Das Amt eines Bürgerbeauftragten wurde in der Bundesrepublik Deutschland erstmals in Rheinland-Pfalz etabliert (1974); das institutionelle Vorbild dieser Einrichtung findet sich in Schweden („riksens ständers justitieombudsman“). In Thüringen fanden die Überlegungen zur Einrichtung der Institution des Bürgerbeauftragten zwar schon während der Verfassungsberatungen zu Beginn der 1990er Jahre Ausdruck in zwei Verfassungsentwürfen, realisierten sich letztlich jedoch erst durch die Verabschiedung des Thüringer Gesetzes über den Bürgerbeauftragten vom 25. Mai 2000.
In der Schlussdebatte zum Gesetzentwurf formulierte der seinerzeitige Ministerpräsident Dr. Bernhard Vogel am 17. Mai 2000 im Thüringer Landtag: „Ich hoffe, dass die Einrichtung sich so bewähren wird, wie sie sich insbesondere in den skandinavischen Ländern seit Jahrzehnten bewährt, aber auch in einigen Ländern der Bundesrepublik, und dass sie bald im Freistaat Thüringen zum Alltag gehört.“
Der Landesgesetzgeber hat dem Thüringer Bürgerbeauftragten fünf zentrale Aufgaben übertragen:
- die Rechte der Bürger gegenüber den Trägern der öffentlichen Verwaltung im Lande zu wahren,
- die Bürger im Umgang mit der Verwaltung zu beraten und zu unterstützen,
- Bürgeranliegen zu bearbeiten
- im Rahmen dieser Aufgabe insbesondere auf die Beseitigung bekannt gewordener Mängel hinzu-
wirken sowie
- Auskunftsbegehren und Informationsersuchen zu bearbeiten.

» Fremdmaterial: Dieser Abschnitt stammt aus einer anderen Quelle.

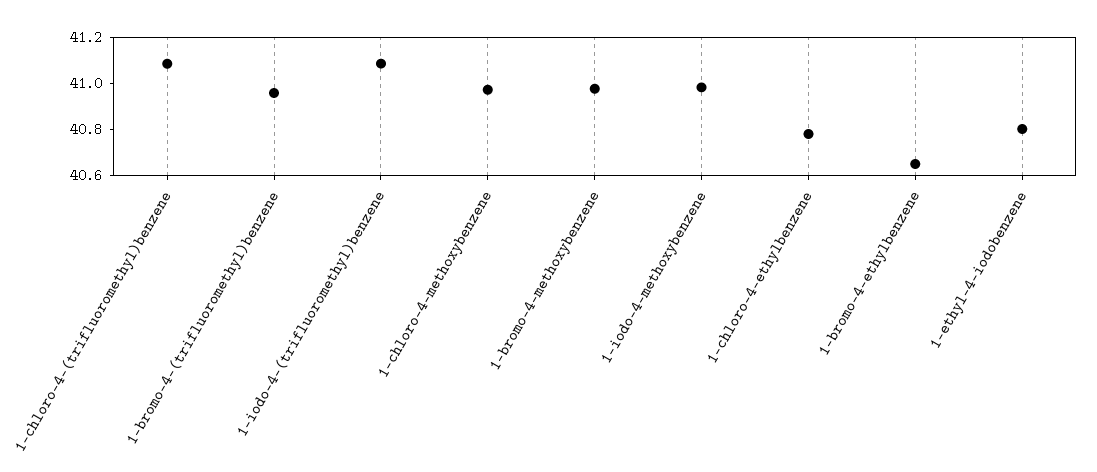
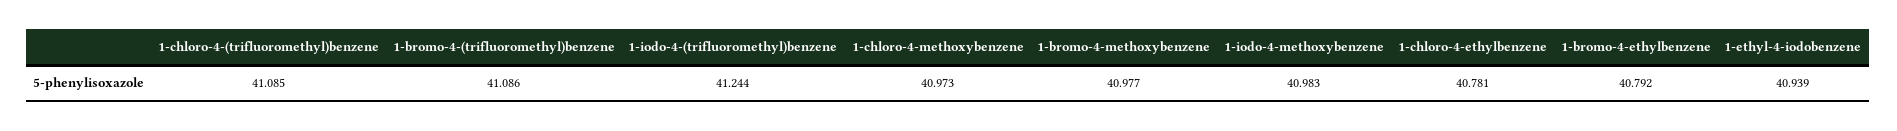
  {
    "1-chloro-4-(trifluoromethyl)benzene": 41.085,
-   "1-bromo-4-(trifluoromethyl)benzene": 40.95,
+   "1-bromo-4-(trifluoromethyl)benzene": 41.086,
-   "1-iodo-4-(trifluoromethyl)benzene": 41.1,
+   "1-iodo-4-(trifluoromethyl)benzene": 41.244,
    "1-chloro-4-methoxybenzene": 40.973,
    "1-bromo-4-methoxybenzene": 40.977,
    "1-iodo-4-methoxybenzene": 40.983,
    "1-chloro-4-ethylbenzene": 40.781,
-   "1-bromo-4-ethylbenzene": 40.65,
+   "1-bromo-4-ethylbenzene": 40.792,
-   "1-ethyl-4-iodobenzene": 40.8
+   "1-ethyl-4-iodobenzene": 40.939
  }

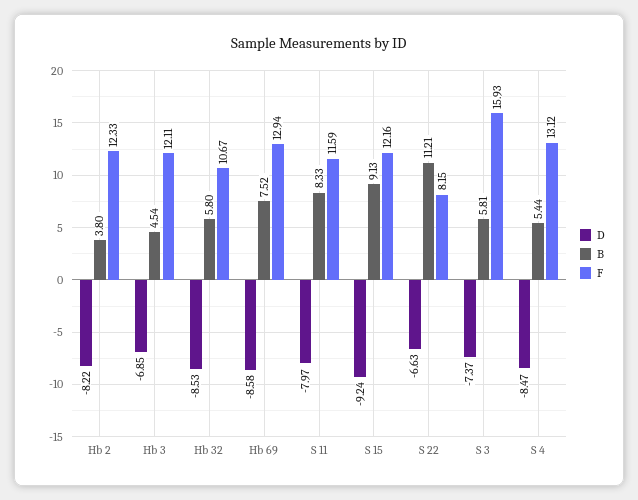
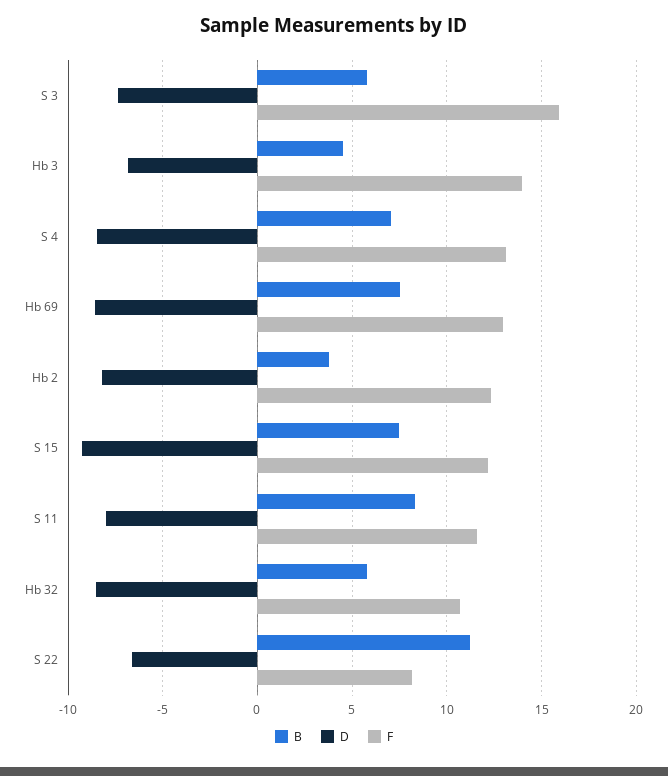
  {
    "D": {
      "Hb 2": -8.22,
      "Hb 3": -6.85,
      "Hb 32": -8.53,
      "Hb 69": -8.58,
      "S 11": -7.97,
      "S 15": -9.24,
      "S 22": -6.63,
      "S 3": -7.37,
      "S 4": -8.47
    },
    "B": {
      "Hb 2": 3.8,
      "Hb 3": 4.54,
      "Hb 32": 5.8,
      "Hb 69": 7.52,
      "S 11": 8.33,
-     "S 15": 9.13,
+     "S 15": 7.5,
      "S 22": 11.21,
      "S 3": 5.81,
-     "S 4": 5.44
+     "S 4": 7
    },
    "F": {
      "Hb 2": 12.33,
-     "Hb 3": 12.11,
+     "Hb 3": 14,
      "Hb 32": 10.67,
      "Hb 69": 12.94,
      "S 11": 11.59,
      "S 15": 12.16,
      "S 22": 8.15,
      "S 3": 15.93,
      "S 4": 13.12
    }
  }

Daneben unterstützt der Bürgerbeauftragte den Petitionsausschuss des Thüringer Landtags bei der Wahrnehmung seiner Aufgaben, nimmt an dessen Sitzungen teil und arbeitet eng mit ihm zusammen.
Die Hoffnung, der Dr. Bernhard Vogel vor 25 Jahren Ausdruck verliehen hat, hat sich erfüllt. Die Thüringer Bürgerinnen und Bürger nehmen das Unterstützungsangebot des Bürgerbeauftragten rege an. Laut einer Umfrage aus dem Jahr 2024 kennen ca. 45 % der Thüringer diese wichtige Institution. Der Bürgerbeauftragte und sein Team bearbeiten im Durchschnitt 1100 Bürgeranliegen pro Jahr und sind vor Ort zu Sprechtagen in den Landkreisen und kreisfreien Städten.
Der Bürgerbeauftragte ist Lotse – im Behördendschungel und weist den Weg zu den richtigen Ansprechpartnern, ist Dolmetscher – übersetzt und erläutert unverständliche behördliche Bescheide, ist Mediator – sucht mit den Beteiligten, Bürgern und Behörde, einvernehmliche Lösungen. Und der Bürgerbeauftragte macht gegenüber Ministerien und politisch Verantwortlichen deutlich, wo die Bürgerinnen und Bürger der Schuh drückt.
Mit dem Bürgerbeauftragten verfügt Thüringen über ein wertvolles, stark kommunikativ geprägtes Dienstleistungsangebot im Staat-Bürger-Verhältnis. Seit 25 Jahren im Dienst von Bürgern, Parlament und Verwaltung!